Et, à un moment donné, après 17 secondes de platitude, par chance, il peut y avoir un tir vraiment pas dangereux. Mais aussi une chance en or, car un tir va dévier sur le coin de l’épaulette de quelqu’un et finir devant le but. Comme le filet de Gostisbehere.

Bravo !

Je le redis, c’est visiblement ça qui fonctionne. Ils en sont manifestement fiers. Bravo ! Mais batinse que c’est plate.

Et si vous dites que je suis un fafan... j’ai reçu une avalanche de courriels de très-fafans cette semaine parce qu’on voudrait que je le sois plus. C’est n’importe quoi.
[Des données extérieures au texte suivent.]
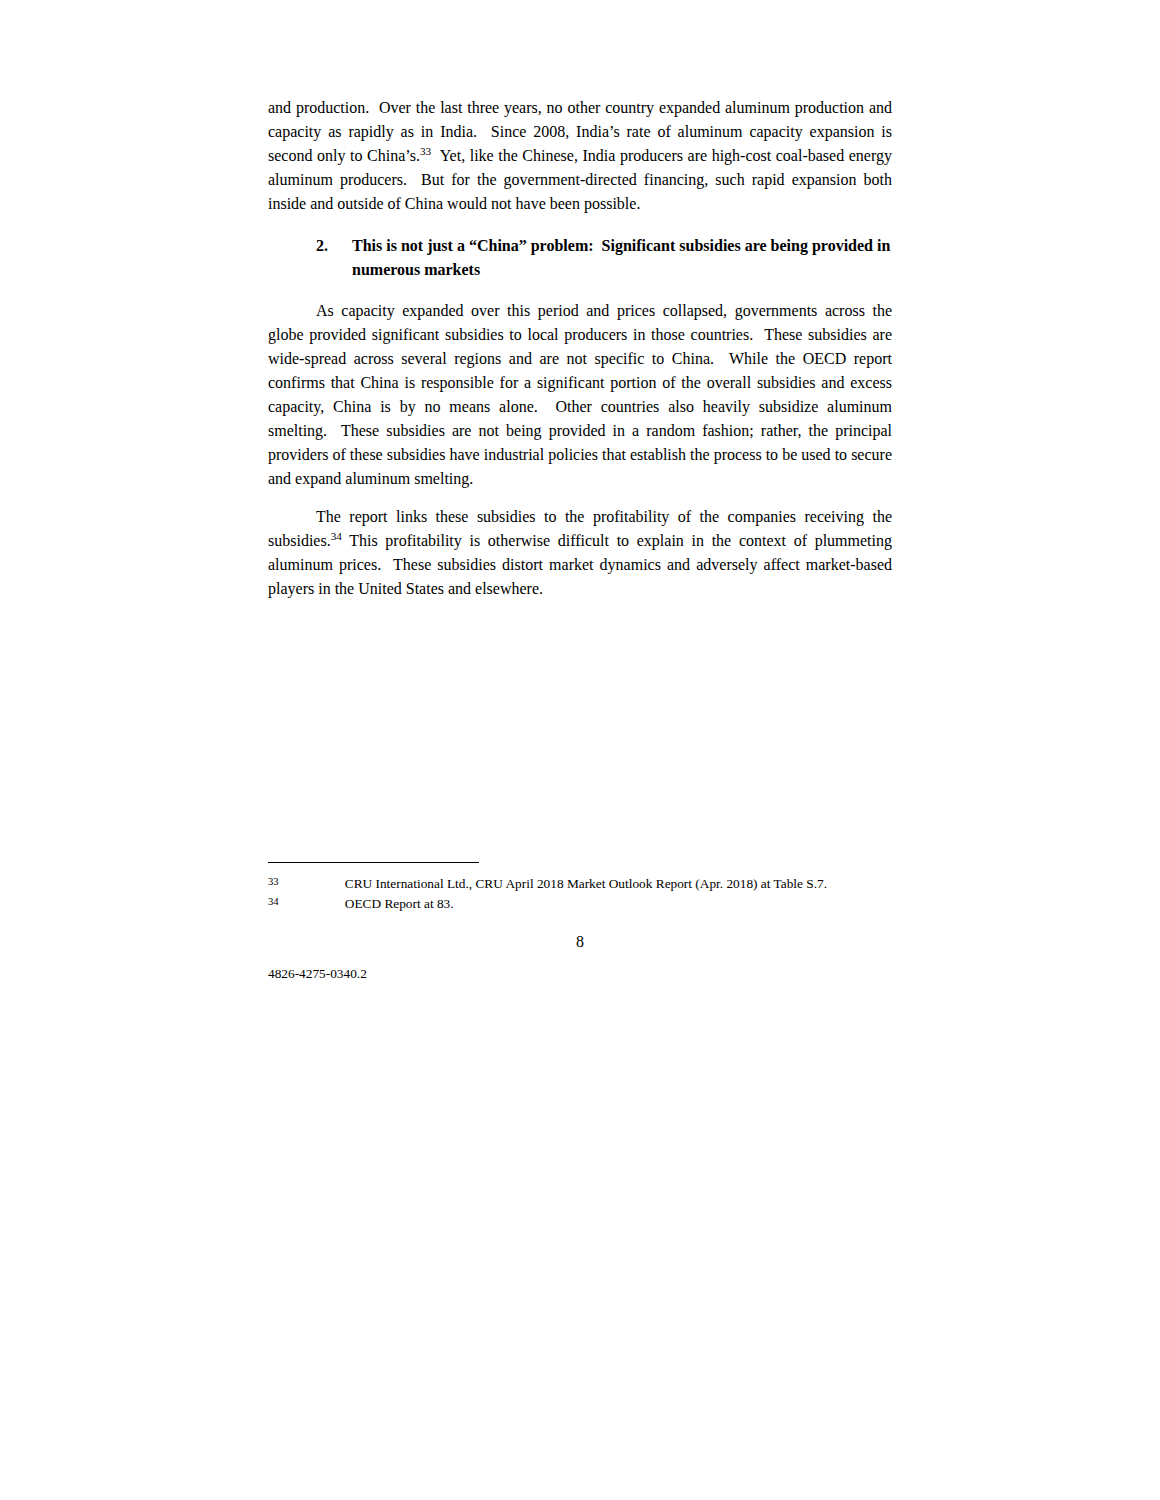and production. Over the last three years, no other country expanded aluminum production and capacity as rapidly as in India. Since 2008, India’s rate of aluminum capacity expansion is second only to China’s.33 Yet, like the Chinese, India producers are high-cost coal-based energy aluminum producers. But for the government-directed financing, such rapid expansion both inside and outside of China would not have been possible.
2.
This is not just a “China” problem: Significant subsidies are being provided in numerous markets
As capacity expanded over this period and prices collapsed, governments across the globe provided significant subsidies to local producers in those countries. These subsidies are wide-spread across several regions and are not specific to China. While the OECD report confirms that China is responsible for a significant portion of the overall subsidies and excess capacity, China is by no means alone. Other countries also heavily subsidize aluminum smelting. These subsidies are not being provided in a random fashion; rather, the principal providers of these subsidies have industrial policies that establish the process to be used to secure and expand aluminum smelting.
The report links these subsidies to the profitability of the companies receiving the subsidies.34 This profitability is otherwise difficult to explain in the context of plummeting aluminum prices. These subsidies distort market dynamics and adversely affect market-based players in the United States and elsewhere.
33
CRU International Ltd., CRU April 2018 Market Outlook Report (Apr. 2018) at Table S.7.
34
OECD Report at 83.
8
4826-4275-0340.2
Du côté du Canadien, c’est différent. Nick Suzuki a l’air de vouloir la domper. Puis il fait un 360 degrés en esquivant trois ou quatre mises en échec.

Ivan Demidov essaie quelques feintes.

Juraj Slafkovsky prend de la vitesse et essaie d’aller vers le filet.

Lane Hutson, quand il n’a pas le choix de domper la rondelle, il doit vomir dans sa bouche tellement il doit trouver ça plate.

Au volume, c’est peut-être mieux de ne pas prendre de risques. Avec de la chance, ça finit peut-être par payer.

Mais, si tu prends toujours un fer au lieu d’un bois numéro un au départ, tu vas finir par perdre.